(WHAT THE TASK REQUIRES) Please rewrite the records, starting at the beginning and going on through the line with "And right now, my big flower picture is down", with every "CSL" renamed "Customer Ledger" and nothing else changed.

Saved data entries:
========================================================================

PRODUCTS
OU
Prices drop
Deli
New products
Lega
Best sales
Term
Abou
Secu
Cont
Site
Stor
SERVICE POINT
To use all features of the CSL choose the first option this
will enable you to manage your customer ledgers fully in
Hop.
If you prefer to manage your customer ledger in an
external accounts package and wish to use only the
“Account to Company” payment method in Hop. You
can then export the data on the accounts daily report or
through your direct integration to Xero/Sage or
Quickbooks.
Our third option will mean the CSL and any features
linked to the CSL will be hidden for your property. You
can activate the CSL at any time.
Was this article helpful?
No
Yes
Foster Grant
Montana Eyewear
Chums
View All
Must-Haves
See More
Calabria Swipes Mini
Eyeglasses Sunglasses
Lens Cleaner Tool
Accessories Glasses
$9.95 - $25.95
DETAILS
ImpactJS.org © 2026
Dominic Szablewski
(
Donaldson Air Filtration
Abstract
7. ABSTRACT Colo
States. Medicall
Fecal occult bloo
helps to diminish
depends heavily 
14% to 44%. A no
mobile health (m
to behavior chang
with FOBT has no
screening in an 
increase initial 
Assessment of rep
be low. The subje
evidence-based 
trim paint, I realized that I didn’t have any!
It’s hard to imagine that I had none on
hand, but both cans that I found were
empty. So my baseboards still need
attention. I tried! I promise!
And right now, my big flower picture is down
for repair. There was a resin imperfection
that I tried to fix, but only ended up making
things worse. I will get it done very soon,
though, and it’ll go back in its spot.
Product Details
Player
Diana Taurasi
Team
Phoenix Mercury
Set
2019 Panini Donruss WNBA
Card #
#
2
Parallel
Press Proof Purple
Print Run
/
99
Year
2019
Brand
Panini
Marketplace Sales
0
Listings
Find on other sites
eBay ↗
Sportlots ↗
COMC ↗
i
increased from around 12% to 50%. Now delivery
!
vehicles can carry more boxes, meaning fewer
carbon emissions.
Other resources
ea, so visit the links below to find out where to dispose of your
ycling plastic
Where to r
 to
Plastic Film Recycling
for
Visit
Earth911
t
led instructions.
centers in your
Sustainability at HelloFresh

========================================================================

(REPLY)
PRODUCTS
OU
Prices drop
Deli
New products
Lega
Best sales
Term
Abou
Secu
Cont
Site
Stor
SERVICE POINT
To use all features of the Customer Ledger choose the first option this
will enable you to manage your customer ledgers fully in
Hop.
If you prefer to manage your customer ledger in an
external accounts package and wish to use only the
“Account to Company” payment method in Hop. You
can then export the data on the accounts daily report or
through your direct integration to Xero/Sage or
Quickbooks.
Our third option will mean the Customer Ledger and any features
linked to the Customer Ledger will be hidden for your property. You
can activate the Customer Ledger at any time.
Was this article helpful?
No
Yes
Foster Grant
Montana Eyewear
Chums
View All
Must-Haves
See More
Calabria Swipes Mini
Eyeglasses Sunglasses
Lens Cleaner Tool
Accessories Glasses
$9.95 - $25.95
DETAILS
ImpactJS.org © 2026
Dominic Szablewski
(
Donaldson Air Filtration
Abstract
7. ABSTRACT Colo
States. Medicall
Fecal occult bloo
helps to diminish
depends heavily 
14% to 44%. A no
mobile health (m
to behavior chang
with FOBT has no
screening in an 
increase initial 
Assessment of rep
be low. The subje
evidence-based 
trim paint, I realized that I didn’t have any!
It’s hard to imagine that I had none on
hand, but both cans that I found were
empty. So my baseboards still need
attention. I tried! I promise!
And right now, my big flower picture is down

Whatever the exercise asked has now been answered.